DATA FOR THIS TASK Start Marker
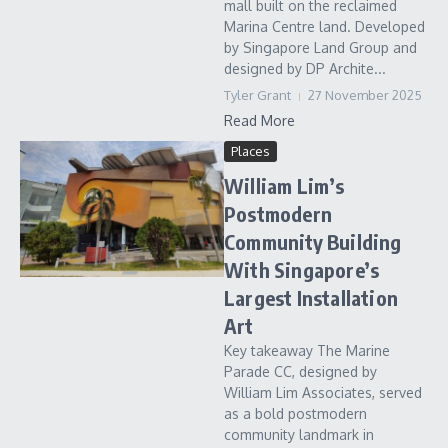
mall built on the reclaimed
Marina Centre land. Developed
by Singapore Land Group and
designed by DP Archite...
Tyler Grant
27 November 2025
Read More
Places
William Lim’s
Postmodern
Community Building
With Singapore’s
Largest Installation
Art
Key takeaway The Marine
Parade CC, designed by
William Lim Associates, served
as a bold postmodern
community landmark in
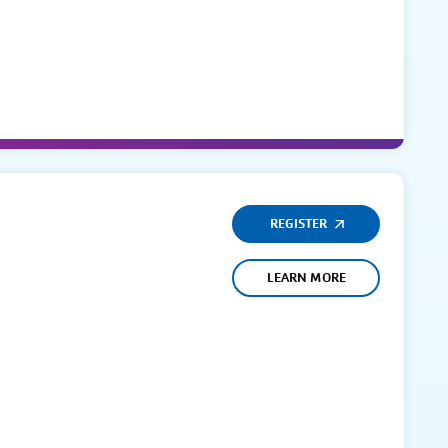
REGISTER
LEARN MORE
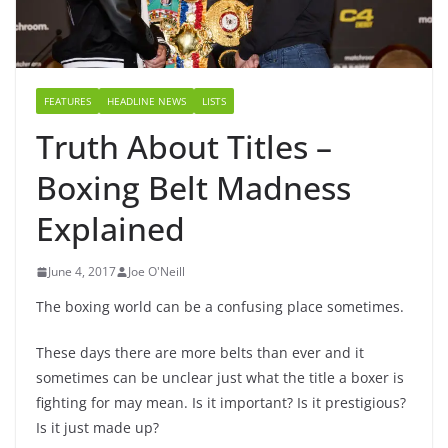
FEATURES
HEADLINE NEWS
LISTS
Truth About Titles –
Boxing Belt Madness
Explained
June 4, 2017
Joe O'Neill
The boxing world can be a confusing place sometimes.
These days there are more belts than ever and it
sometimes can be unclear just what the title a boxer is
fighting for may mean. Is it important? Is it prestigious?
Is it just made up?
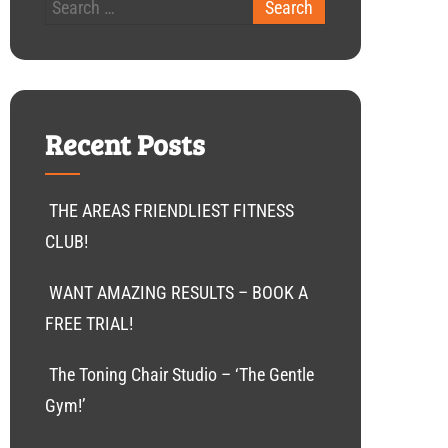
Recent Posts
THE AREAS FRIENDLIEST FITNESS
CLUB!
WANT AMAZING RESULTS – BOOK A
FREE TRIAL!
The Toning Chair Studio – ‘The Gentle
Gym!’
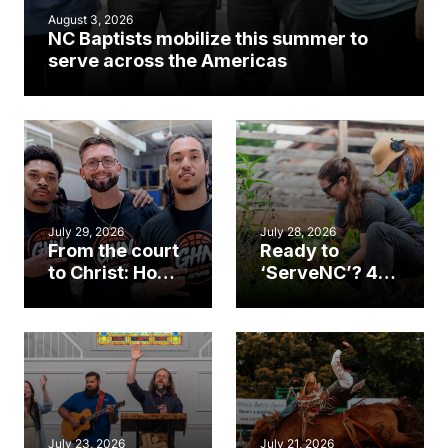
August 3, 2026
NC Baptists mobilize this summer to
serve across the Americas
July 29, 2026
July 28, 2026
From the court
Ready to
to Christ: How a
‘ServeNC’? 4
Cary church
Ways to
gym became
amplify God’s
an unlikely
work during
mission field
ServeNC Week
July 23, 2026
July 21, 2026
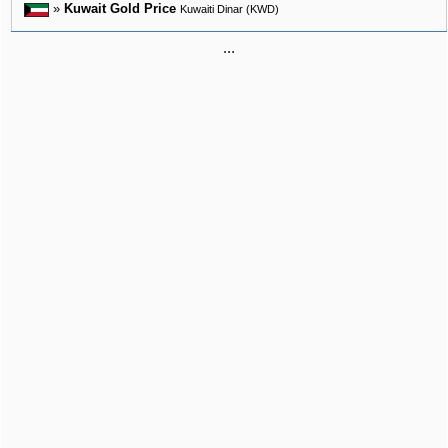
»
Kuwait Gold Price
Kuwaiti Dinar (KWD)
...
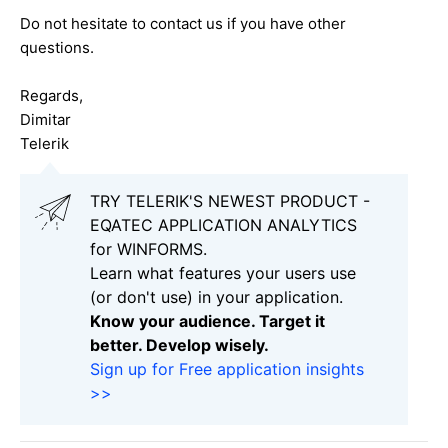
Do not hesitate to contact us if you have other
questions.
Regards,
Dimitar
Telerik
TRY TELERIK'S NEWEST PRODUCT -
EQATEC APPLICATION ANALYTICS
for WINFORMS.
Learn what features your users use
(or don't use) in your application.
Know your audience. Target it
better. Develop wisely.
Sign up for Free application insights
>>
DATA FOR THIS TASK End Marker
# PROBLEM
The preceding listing must be repeated exactly, with all images dropped.

# SOLVED PROBLEM
mall built on the reclaimed
Marina Centre land. Developed
by Singapore Land Group and
designed by DP Archite...
Tyler Grant
27 November 2025
Read More
Places
William Lim’s
Postmodern
Community Building
With Singapore’s
Largest Installation
Art
Key takeaway The Marine
Parade CC, designed by
William Lim Associates, served
as a bold postmodern
community landmark in
REGISTER
LEARN MORE
FEATURES
HEADLINE NEWS
LISTS
Truth About Titles –
Boxing Belt Madness
Explained
June 4, 2017
Joe O'Neill
The boxing world can be a confusing place sometimes.
These days there are more belts than ever and it
sometimes can be unclear just what the title a boxer is
fighting for may mean. Is it important? Is it prestigious?
Is it just made up?
Recent Posts
THE AREAS FRIENDLIEST FITNESS
CLUB!
WANT AMAZING RESULTS – BOOK A
FREE TRIAL!
The Toning Chair Studio – ‘The Gentle
Gym!’
August 3, 2026
NC Baptists mobilize this summer to
serve across the Americas
July 29, 2026
July 28, 2026
From the court
Ready to
to Christ: How a
‘ServeNC’? 4
Cary church
Ways to
gym became
amplify God’s
an unlikely
work during
mission field
ServeNC Week
July 23, 2026
July 21, 2026
»
Kuwait Gold Price
Kuwaiti Dinar (KWD)
...
Do not hesitate to contact us if you have other
questions.
Regards,
Dimitar
Telerik
TRY TELERIK'S NEWEST PRODUCT -
EQATEC APPLICATION ANALYTICS
for WINFORMS.
Learn what features your users use
(or don't use) in your application.
Know your audience. Target it
better. Develop wisely.
Sign up for Free application insights
>>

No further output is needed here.